BATMAN CEREAL (1989)
Ralston
As hard as it might
be to believe, Batman
was once a hard sell to audiences.
Batman kite offer. |
While Adam West’s
Batman series may
have saved the caped crusader’s comic from cancellation, by the 1970s his
popularity began to wane again. Michael
Uslan and Benjamin Melniker
purchased the film rights from DC Comics
in 1979 and wanted nothing more than to bring Batman back to the dark character
Bob Kane and Bill Finger intended.
Unfortunately, studios only wanted to produce a movie similar to the campy TV
series or just flat out turned it down.
Free Batman comic offer. |
Several script drafts
and release and budget announcements were made throughout the 1980s, and Warner Bros. decided to take on the
project. After the success of Pee-wee’s Big Adventure, Warner
hired Tim Burton as the film’s director.
The success of the dark stories The Dark Knight Returns and The Killing Joke fueled Burton’s vision for the film and Warner’s commitment to it.

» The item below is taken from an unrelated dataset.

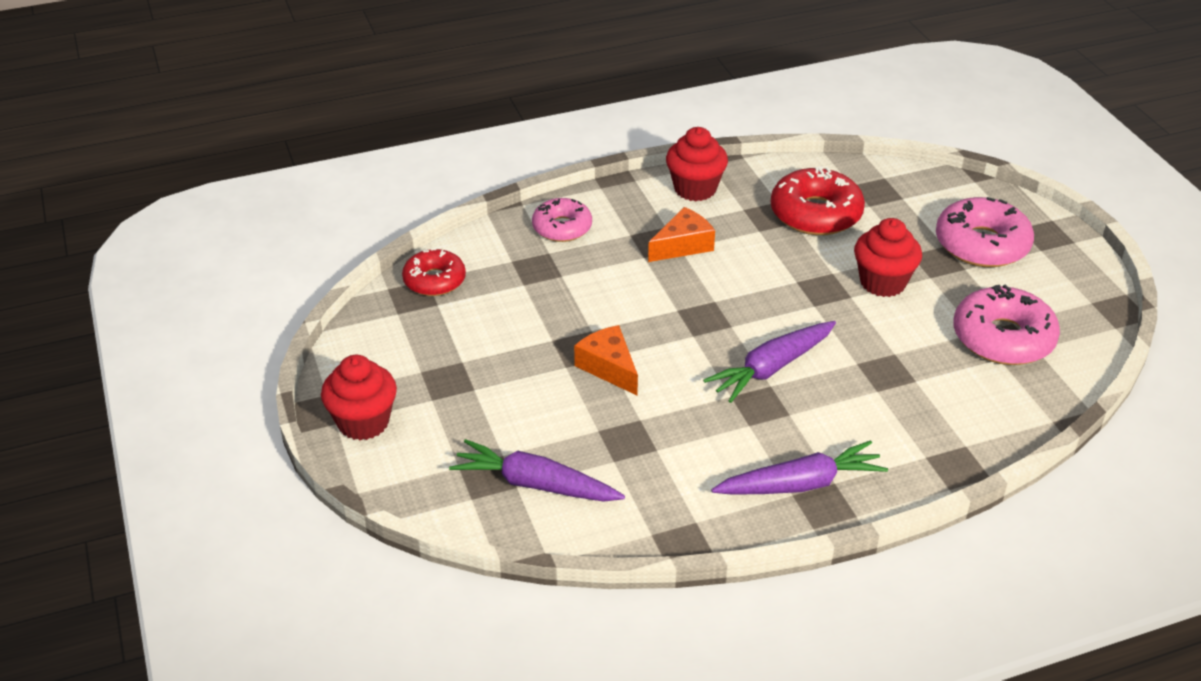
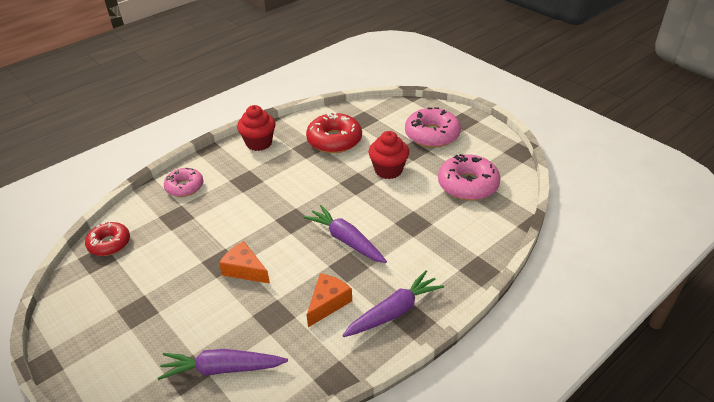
camera: 20 degrees left, 0 degrees up
red cupcake [321,355,397,440] -> none
orange cheese [648,207,715,262] -> orange cheese moved to [307,273,352,327]
purple carrot [703,321,836,403] -> purple carrot turned 105 degrees clockwise [304,205,387,263]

Burton enlisted comic book fan Sam
Hamm to write a new screenplay that Kane approved of, but by that point
Warner was having second thoughts.
The success of Beetlejuice reaffirmed
Warner’s earlier commitment and they greenlit the film. Burton casted comedian Michael Keaton in the lead role,
which led to outrage from fans and a letter-writing campaign to have him
replaced. Jack Nicholson was
cast as the Joker, and Kim Basinger played
love-interest and investigative journalist Vicki Vale. With a memorable
theme by composer Danny Elfman,
the film opened on June 23, 1989 to financial and critical success. It took the
records for biggest opening weekend, first to reach $100 million in 10 days,
and was the highest grossing film based on a DC comic.
The attached Batman bank promotion. |
Tying into the film, Ralston acquired the
license from Warner to produce a cereal based on it. The cereal pieces were
honey nut flavored and were made to resemble the bat-shape of Batman’s chest
emblem. The box itself came directly from the marketing material, utilizing the
logo and title design for the film on an otherwise basic black box. Premiums
for the cereal included a glow-in-the-dark
Frisbee, a hologram
logo t-shirt, an offer for free
Batman comics, an Ertl
Batmobile with an offer to win a kiddie-car
version, a kite
offer, an offer for two
posters, and a bust
bank attached to the boxes with shrink wrap.
The cereal’s
commercial utilized Elfman’s theme as well as shots from the film featuring the
Batmobile, the Batplane, and obstructed
shots of Batman’s rescue of Vicki Vale; never the characters themselves.
Intercut with them was the cereal and a complete breakfast on a pedestal in
what was supposed to be the Batcave.